The “zero-base regulation” framework could serve as Korea’s structural correction: an attempt to replace fragmented policy with a foundation that reflects convergence-era realities, where software, AI, and data cross traditional industry boundaries.
Globally, this moment positions Korea alongside other innovation-driven economies attempting regulatory resets—mirroring Japan’s “Digital Garden City” deregulation drive and Singapore’s continuous regulatory sandboxes.
However, experts caution that without measurable follow-through, Korea risks another short policy cycle.
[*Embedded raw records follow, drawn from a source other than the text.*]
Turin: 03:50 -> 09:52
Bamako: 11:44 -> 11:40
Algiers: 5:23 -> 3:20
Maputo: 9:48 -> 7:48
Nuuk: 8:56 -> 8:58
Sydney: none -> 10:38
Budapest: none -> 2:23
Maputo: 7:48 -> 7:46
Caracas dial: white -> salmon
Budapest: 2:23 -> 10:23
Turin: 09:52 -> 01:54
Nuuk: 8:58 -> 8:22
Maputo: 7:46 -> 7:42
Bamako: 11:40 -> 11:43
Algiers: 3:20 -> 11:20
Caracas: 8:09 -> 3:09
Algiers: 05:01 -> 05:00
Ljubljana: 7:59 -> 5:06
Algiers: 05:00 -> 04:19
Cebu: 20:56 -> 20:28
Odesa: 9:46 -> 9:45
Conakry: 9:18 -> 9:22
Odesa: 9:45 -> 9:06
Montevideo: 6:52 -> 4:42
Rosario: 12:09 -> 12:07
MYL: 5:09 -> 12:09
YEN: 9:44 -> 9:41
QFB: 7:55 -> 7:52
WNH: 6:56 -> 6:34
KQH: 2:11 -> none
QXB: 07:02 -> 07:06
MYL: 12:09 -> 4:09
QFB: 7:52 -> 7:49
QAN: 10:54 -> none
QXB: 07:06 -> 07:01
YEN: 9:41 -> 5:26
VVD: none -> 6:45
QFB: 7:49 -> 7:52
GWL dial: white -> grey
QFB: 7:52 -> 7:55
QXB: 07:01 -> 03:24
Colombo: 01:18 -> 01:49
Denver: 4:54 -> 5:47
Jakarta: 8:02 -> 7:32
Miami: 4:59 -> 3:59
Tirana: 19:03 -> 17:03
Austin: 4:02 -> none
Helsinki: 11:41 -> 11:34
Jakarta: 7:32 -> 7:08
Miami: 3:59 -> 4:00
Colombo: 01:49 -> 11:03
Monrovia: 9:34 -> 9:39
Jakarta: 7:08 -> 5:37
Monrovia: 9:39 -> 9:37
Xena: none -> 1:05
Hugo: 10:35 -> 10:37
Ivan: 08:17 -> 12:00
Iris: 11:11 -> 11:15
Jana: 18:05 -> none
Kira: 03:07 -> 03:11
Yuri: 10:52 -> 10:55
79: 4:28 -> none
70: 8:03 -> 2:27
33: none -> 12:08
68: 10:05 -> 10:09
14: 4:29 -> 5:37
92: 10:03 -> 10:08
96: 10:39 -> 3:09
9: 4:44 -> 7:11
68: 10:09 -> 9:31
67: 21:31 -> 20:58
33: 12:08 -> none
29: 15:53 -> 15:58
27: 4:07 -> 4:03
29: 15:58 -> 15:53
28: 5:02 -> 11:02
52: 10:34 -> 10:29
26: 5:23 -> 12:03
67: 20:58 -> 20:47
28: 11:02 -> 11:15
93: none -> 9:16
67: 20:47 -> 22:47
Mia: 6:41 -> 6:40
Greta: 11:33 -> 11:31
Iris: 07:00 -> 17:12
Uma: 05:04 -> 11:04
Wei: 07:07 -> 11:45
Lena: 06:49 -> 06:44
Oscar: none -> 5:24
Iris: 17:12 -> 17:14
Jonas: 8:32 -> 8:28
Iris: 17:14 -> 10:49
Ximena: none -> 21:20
The country’s ambition to become a “startup-centered nation” hinges not just on rhetoric but on execution fidelity—building legal and financial environments where risk-taking can sustain itself.
“Zero-based” Startup Regulation Overhaul: Reform Requires Breaking Old Habits
The zero-base regulation initiative could mark the most ambitious policy reset in Korea’s startup history. But as the ecosystem has learned through past cycles, the difference between a promise and a paradigm shift lies in institutional will.
For founders, investors, and global partners watching Korea’s innovation narrative, the challenge is not whether the country can draft new rules—it is whether it can let go of the old ones.
If this overhaul leads to codified startup protection laws, negative regulation adoption, and a redefined sandbox system, Korea may yet rebuild credibility as a model of agile innovation governance.
Key Takeaway on President Lee Jae-myung’s “Zero-based” Startup Regulation Overhaul
- Event: President Lee Jae-myung announced a “zero-base” regulatory overhaul for startups at a Cabinet meeting on February 3, 2026.
- Objective: Lower barriers to entrepreneurship and redesign Korea’s innovation framework.
- Industry Response: Optimism tempered by skepticism due to repeated reform failures.
- Core Issues: Short-term sandbox exemptions, slow regulatory processes, and protectionism for vested interests.
- Policy Debate: Startups demand negative regulation and institutionalized reform.
- Ecosystem Impact: Could reshape Korea’s startup governance, aligning with global innovation standards if implemented fully.
- Risks: Without legislative follow-through, the initiative risks becoming another symbolic policy cycle.